Activity =
Convert everything in the records from the line containing "2.2k · ⏱ 40" down to the end of the records, both ends included, into a numbered list with one line per item and any blank lines omitted.

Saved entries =

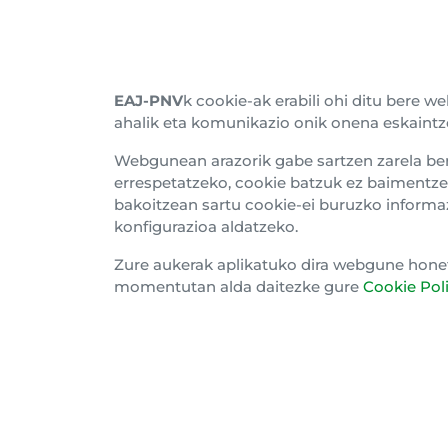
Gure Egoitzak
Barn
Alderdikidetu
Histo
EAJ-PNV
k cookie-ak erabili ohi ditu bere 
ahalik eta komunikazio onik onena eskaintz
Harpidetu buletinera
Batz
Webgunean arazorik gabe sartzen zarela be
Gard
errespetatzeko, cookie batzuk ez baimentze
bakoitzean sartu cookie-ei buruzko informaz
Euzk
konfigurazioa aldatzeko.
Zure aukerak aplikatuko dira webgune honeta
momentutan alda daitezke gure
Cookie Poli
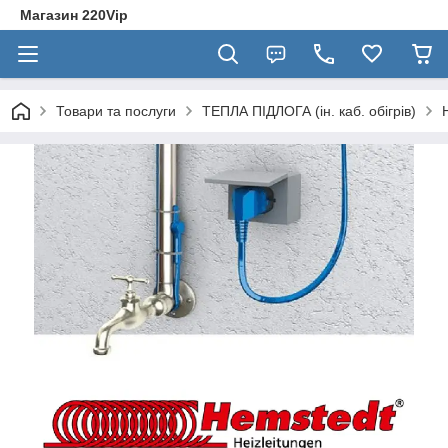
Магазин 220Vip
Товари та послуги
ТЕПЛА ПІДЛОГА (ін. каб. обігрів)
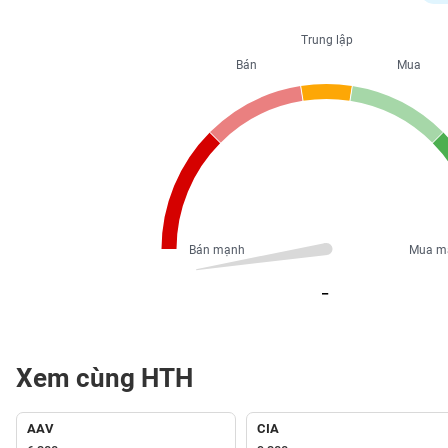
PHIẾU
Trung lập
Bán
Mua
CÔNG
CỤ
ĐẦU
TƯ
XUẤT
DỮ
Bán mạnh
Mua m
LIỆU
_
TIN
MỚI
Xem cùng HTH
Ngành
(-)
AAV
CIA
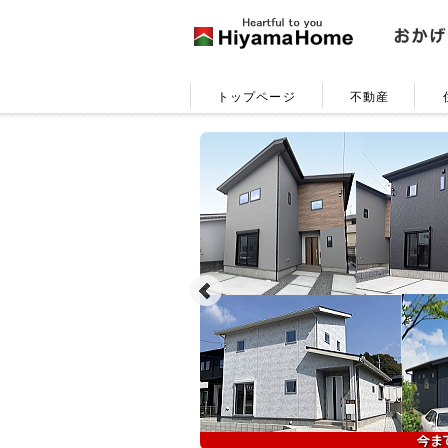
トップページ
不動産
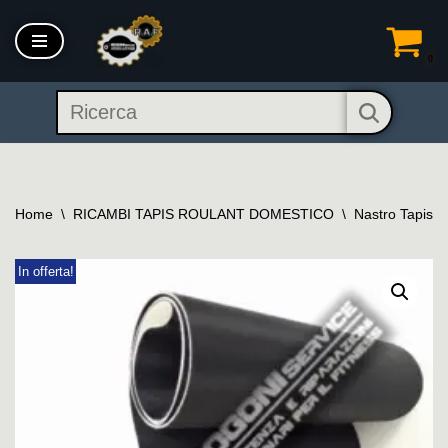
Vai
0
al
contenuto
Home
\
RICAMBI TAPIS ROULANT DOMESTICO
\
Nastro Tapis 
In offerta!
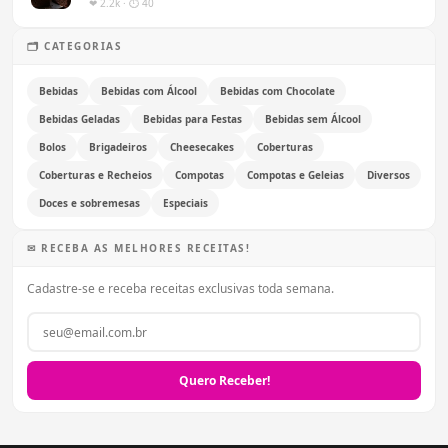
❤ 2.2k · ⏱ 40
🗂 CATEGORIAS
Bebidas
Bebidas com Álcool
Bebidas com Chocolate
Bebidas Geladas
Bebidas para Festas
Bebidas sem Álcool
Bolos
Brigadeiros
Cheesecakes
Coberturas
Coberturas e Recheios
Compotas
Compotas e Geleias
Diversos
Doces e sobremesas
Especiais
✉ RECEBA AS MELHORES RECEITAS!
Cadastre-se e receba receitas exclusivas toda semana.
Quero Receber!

Expected answer =
1. ❤ 2.2k · ⏱ 40
2. 🗂 CATEGORIAS
3. Bebidas
4. Bebidas com Álcool
5. Bebidas com Chocolate
6. Bebidas Geladas
7. Bebidas para Festas
8. Bebidas sem Álcool
9. Bolos
10. Brigadeiros
11. Cheesecakes
12. Coberturas
13. Coberturas e Recheios
14. Compotas
15. Compotas e Geleias
16. Diversos
17. Doces e sobremesas
18. Especiais
19. ✉ RECEBA AS MELHORES RECEITAS!
20. Cadastre-se e receba receitas exclusivas toda semana.
21. Quero Receber!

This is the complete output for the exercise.